Group working on breeding law after alleged Stokes Co. puppy mill raid
RALEIGH, N.C. — The director of the Humane Society of North Carolina said she’s working with animal control officers and legislators on a bill to regulate commercial dog breeders.
The News & Observer of Raleigh reported that Kim Alboum said she hopes a raid last week in Stokes County will spur the state to change its law.
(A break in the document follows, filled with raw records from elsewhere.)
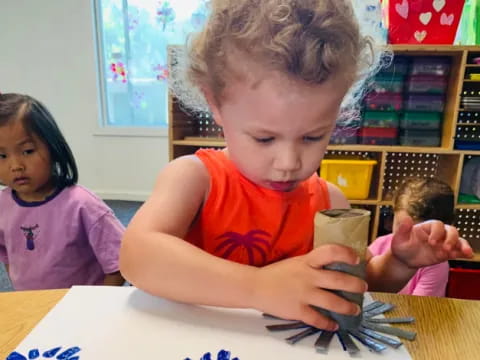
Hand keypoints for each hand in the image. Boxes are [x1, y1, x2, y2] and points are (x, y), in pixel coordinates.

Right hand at [251, 244, 366, 329]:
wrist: (255, 286)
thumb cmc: (277, 273)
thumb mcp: (296, 262)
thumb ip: (314, 264)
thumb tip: (336, 265)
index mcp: (306, 261)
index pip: (330, 252)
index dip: (346, 253)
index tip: (357, 259)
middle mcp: (307, 276)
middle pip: (338, 280)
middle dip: (355, 285)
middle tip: (363, 288)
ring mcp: (303, 295)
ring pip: (333, 302)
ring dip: (348, 307)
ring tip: (355, 310)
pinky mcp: (298, 311)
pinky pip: (318, 319)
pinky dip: (328, 324)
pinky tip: (334, 325)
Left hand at [391, 216, 472, 267]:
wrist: (405, 259)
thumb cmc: (401, 246)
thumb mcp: (398, 238)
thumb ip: (402, 229)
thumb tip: (406, 217)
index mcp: (426, 227)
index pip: (437, 225)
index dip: (436, 232)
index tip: (431, 242)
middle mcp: (437, 234)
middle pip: (450, 230)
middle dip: (451, 238)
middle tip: (445, 248)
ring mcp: (443, 243)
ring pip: (458, 240)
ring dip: (462, 245)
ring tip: (465, 252)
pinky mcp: (447, 253)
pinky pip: (459, 251)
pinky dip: (464, 252)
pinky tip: (468, 255)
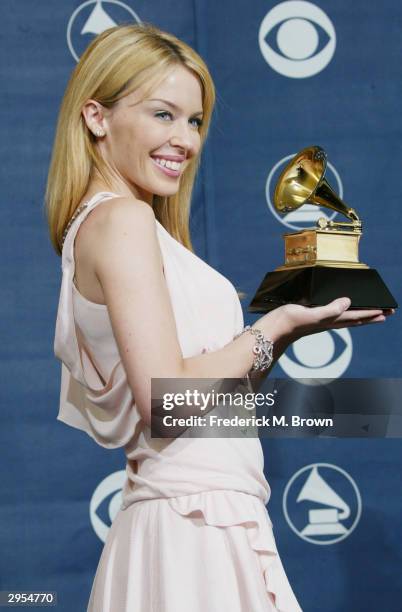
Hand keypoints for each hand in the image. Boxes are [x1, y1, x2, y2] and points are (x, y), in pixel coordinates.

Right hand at [259, 297, 394, 343]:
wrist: (273, 330)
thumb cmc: (289, 321)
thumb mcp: (310, 313)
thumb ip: (330, 309)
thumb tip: (348, 302)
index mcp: (330, 320)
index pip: (356, 315)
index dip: (372, 312)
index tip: (387, 310)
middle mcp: (328, 322)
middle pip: (356, 319)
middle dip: (371, 316)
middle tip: (387, 313)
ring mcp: (321, 322)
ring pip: (347, 319)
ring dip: (361, 316)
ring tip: (372, 314)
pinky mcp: (313, 319)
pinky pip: (336, 316)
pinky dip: (346, 314)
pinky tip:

In that raid, 160 dogs were found sleeping in their own waste, in makeshift kennels that had exposed wires and mice infestations.
A bill to regulate commercial breeders passed the Senate in 2009, but it died in the House after pressure from groups including the North Carolina Pork Council and the Farm Bureau.
The Humane Society said at least 19 states have some regulations for commercial dog breeders.
Officials said Sunday that the dogs seized from the alleged Stokes County puppy mill will be available for adoption within 10 to 14 days.
Most of the animals were taken to the Guilford County Animal Shelter, while the remaining dozen or so were taken to animal shelters in Charlotte and Wake County.
Workers at the Guilford County Animal Shelter said they’ve been getting about 50 calls an hour from people wanting to adopt the rescued puppies, which consisted of English and French bulldog pups, Yorkies and Shih Tzu pups.
The Associated Press contributed to this report.